§ **EXERCISE DESCRIPTION**
Copy the data that appears below exactly. Drop the pictures.

§ **AVAILABLE DATA**
▬▬▬▬▬▬

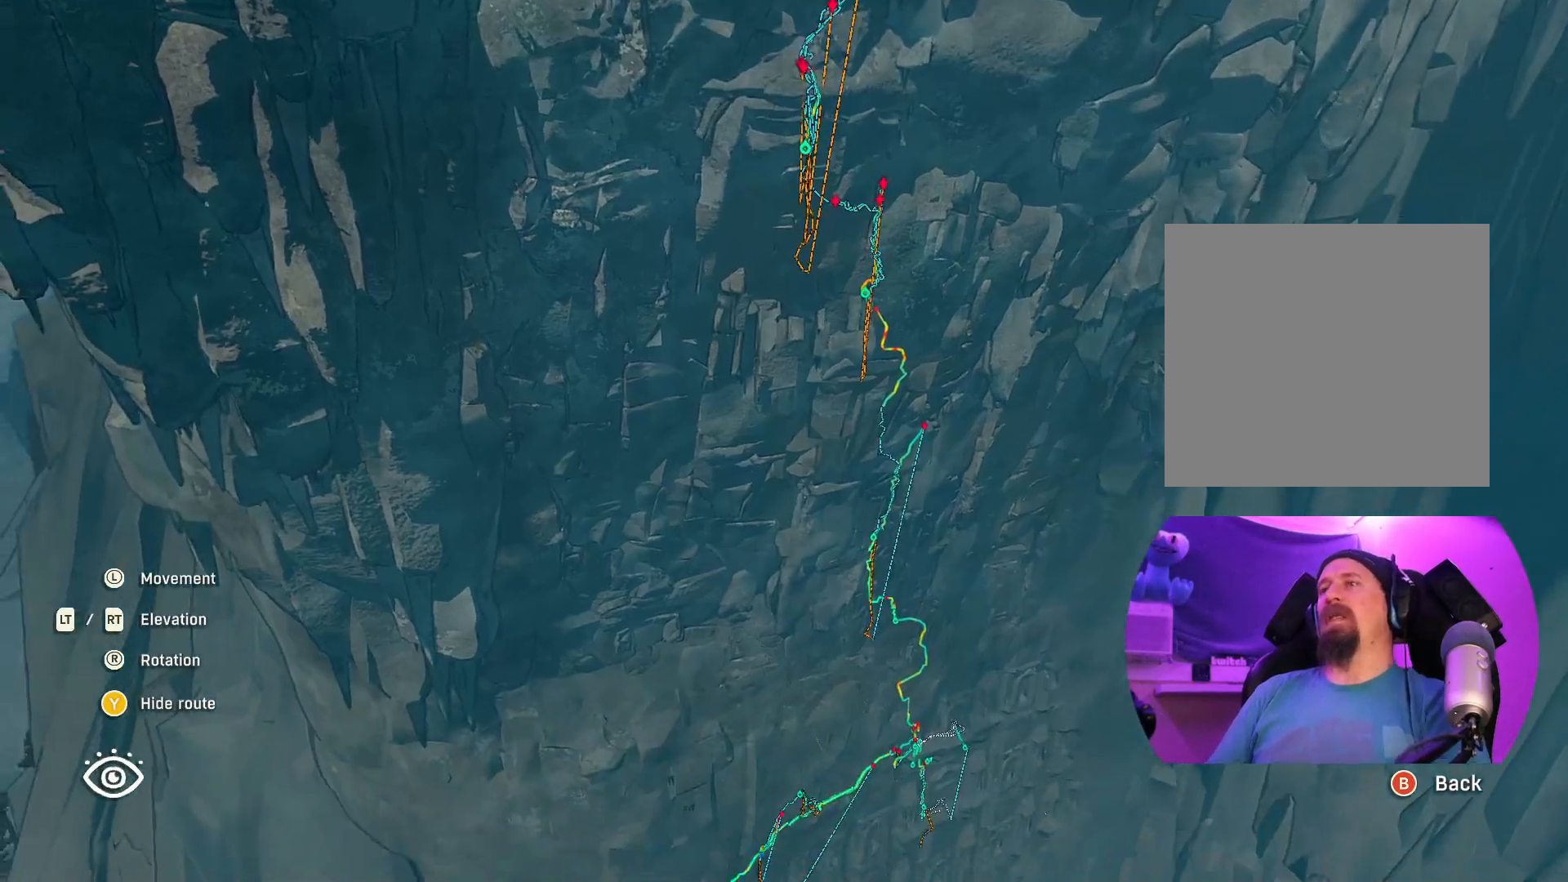
{"buttons": [], "left_stick": "center", "right_stick": "center", "events": []}
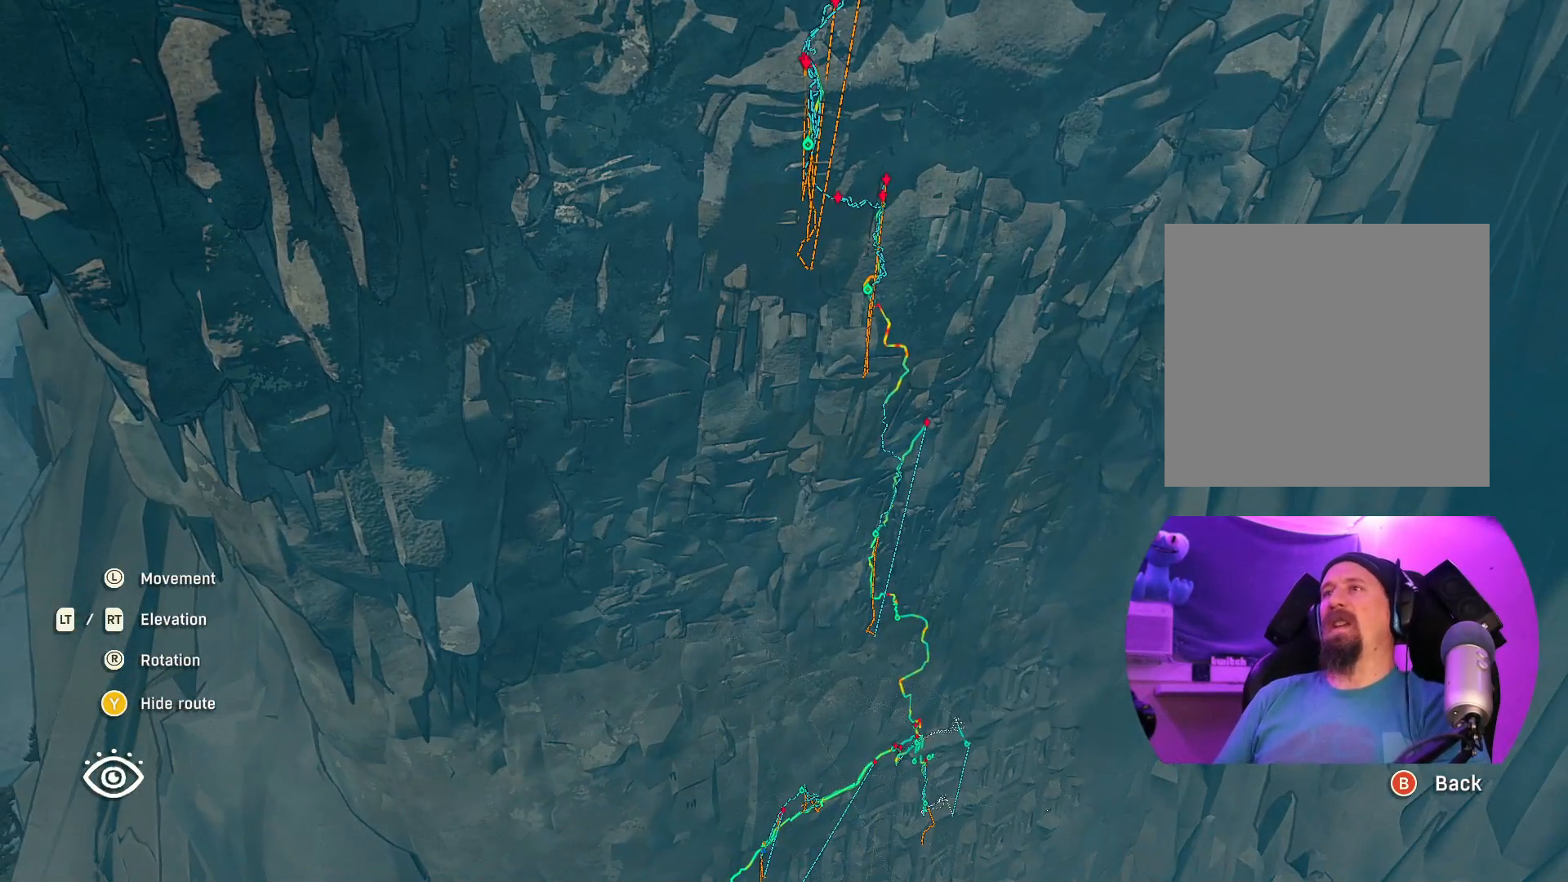
{"buttons": [], "left_stick": "center", "right_stick": "up-left", "events": [[300, "right_stick", "left"], [417, "right_stick", "up-left"]]}
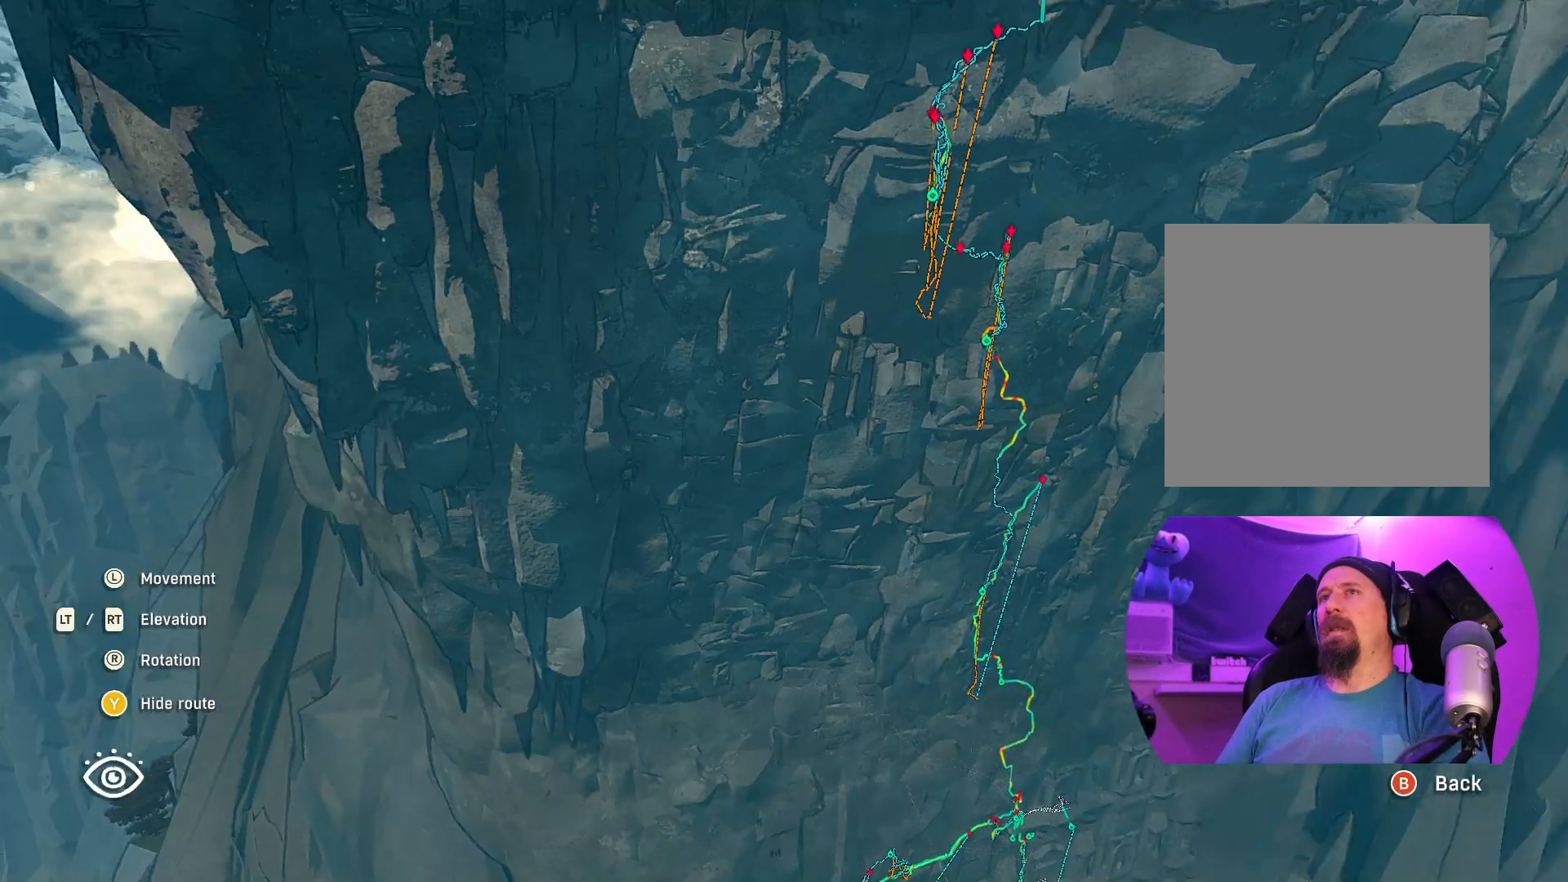
{"buttons": ["L2"], "left_stick": "down", "right_stick": "center", "events": [[183, "left_stick", "down"], [350, "right_stick", "center"], [483, "L2", "down"]]}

▬▬▬▬▬▬

§ **RESULT OF THIS TASK**
{"buttons": [], "left_stick": "center", "right_stick": "center", "events": []}
{"buttons": [], "left_stick": "center", "right_stick": "up-left", "events": [[300, "right_stick", "left"], [417, "right_stick", "up-left"]]}
{"buttons": ["L2"], "left_stick": "down", "right_stick": "center", "events": [[183, "left_stick", "down"], [350, "right_stick", "center"], [483, "L2", "down"]]}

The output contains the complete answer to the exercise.